Y se olvidará del menosprecio con que lo trata la humanidad, comprometida como se halla en guerras y rencillas, en boatos y vanidades, y sin tiempo, por eso, para encontrar la paz de la conciencia. Ojalá los hombres no terminen apagando la luz de Belén.
El Espectador, Magazín Dominical, Bogotá, 23-XII-1979.
Aristos Internacional, n.° 26, 26-XII-2019, Torrevieja (Alicante, España).
Comentarios
(Navidad de 2019)
Muy buena crónica. La radiografía de la Navidad actual está muy clara. Para colmo, el Niño Jesús ha sido desplazado por Papá Noel. Como bien dices, se perdió la inventiva de los pequeños, con la llegada de fabulosos juguetes. Recuerdo los tiempos en que los chicos hacían carritos con las cajas de bocadillo y las ruedas se armaban con latas de cerveza. Armaban con tablas viejas, o con unas que salían del bolsillo de papá, una especie de patineta y hasta barcas con mitades de canecas metálicas, que utilizaban en el riachuelo. En mi niñez, fabricaba las muñecas de trapo con los retazos de la canasta de costura de mamá. Bueno, son remembranzas de tiempos idos. Elvira Lozano Torres, Tunja.
La descripción de las navidades actuales es tal como está en el escrito, lastimosamente. Nuestras navidades conservan la esencia de la luz de Belén y las disfrutamos en familia sin grandes pretensiones económicas, sino centrados en el amor, que hace que sean “un estado del alma”. Liliana Páez Silva, Bogotá.
Así es. Tristemente la Navidad se ha convertido en un verdadero y cruel negocio para satisfacer los irrefrenables deseos de los niños de hoy. La sociedad ha cambiado, las costumbres también, y debiera optarse por un regalo sencillo y necesario, poniendo de presente que, en la mayoría de los casos, el dinero no alcanza ni es posible satisfacer esos pedidos estrafalarios y agobiantes.
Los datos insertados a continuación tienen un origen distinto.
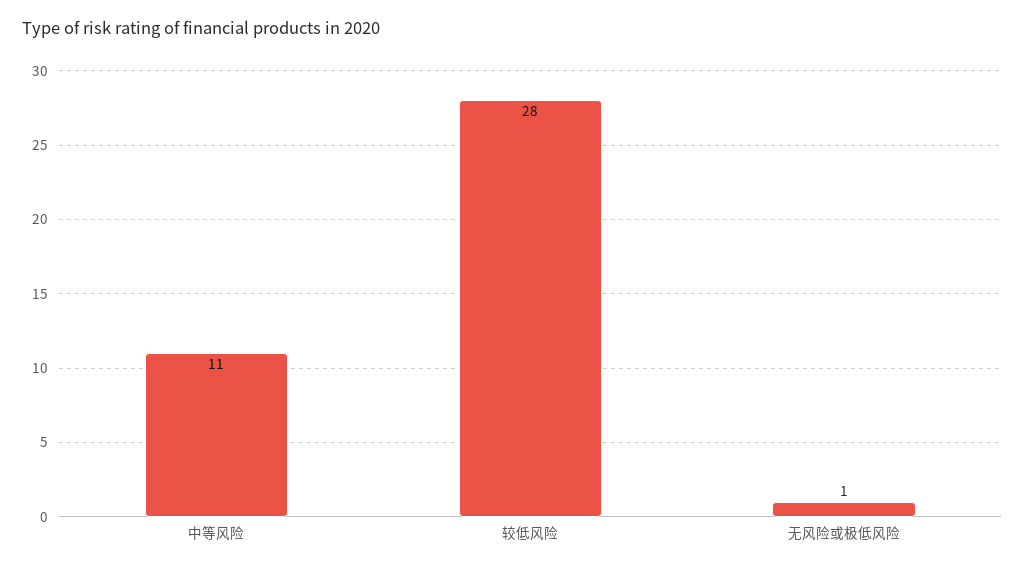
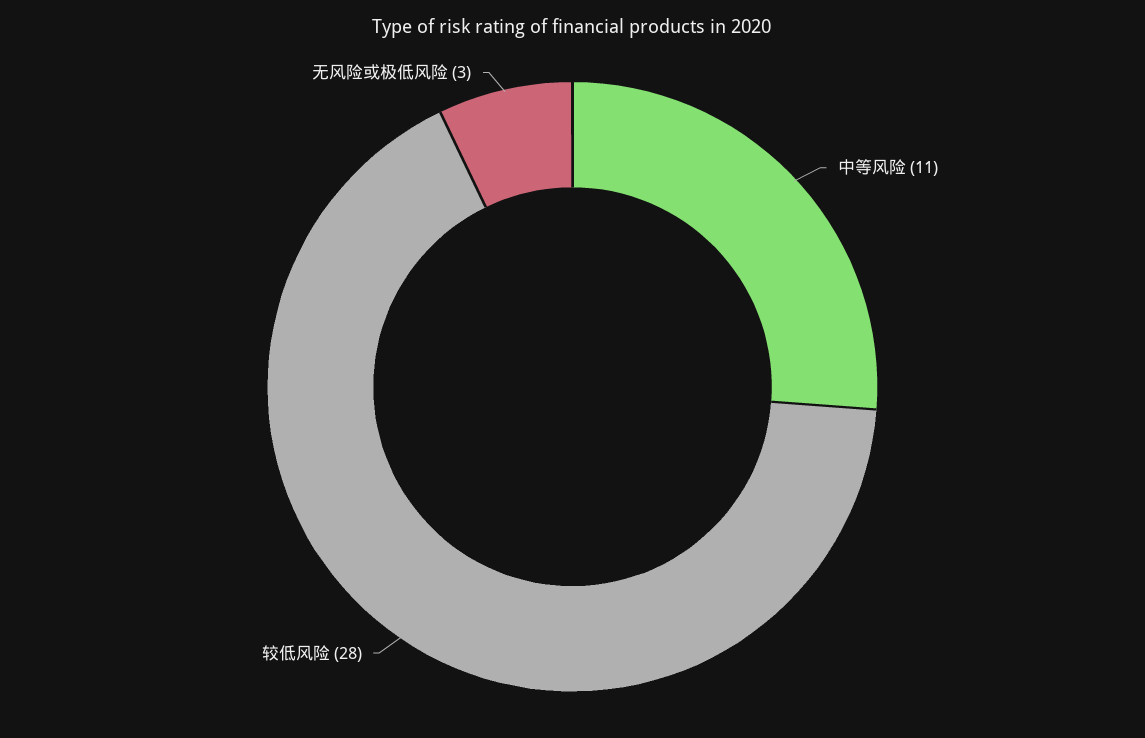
无风险或极低风险: 1 -> 3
Esa actitud sería parte de la formación que los padres están obligados a dar a sus hijos: si no hay dinero y ellos no razonan, habrá que explicarles amorosamente que un pantalón y una camiseta o un suéter son un lindo y útil regalo, así los demás se llenen de cosas inútiles, costosas e innecesarias. Inés Blanco, Bogotá.
Esta columna es la resonancia perfecta de la Navidad actual y el lamento justo por lo perdido de la celebración de antaño, esa que nos correspondió disfrutar en nuestra bella y lejana época. Gustavo Valencia García, Armenia.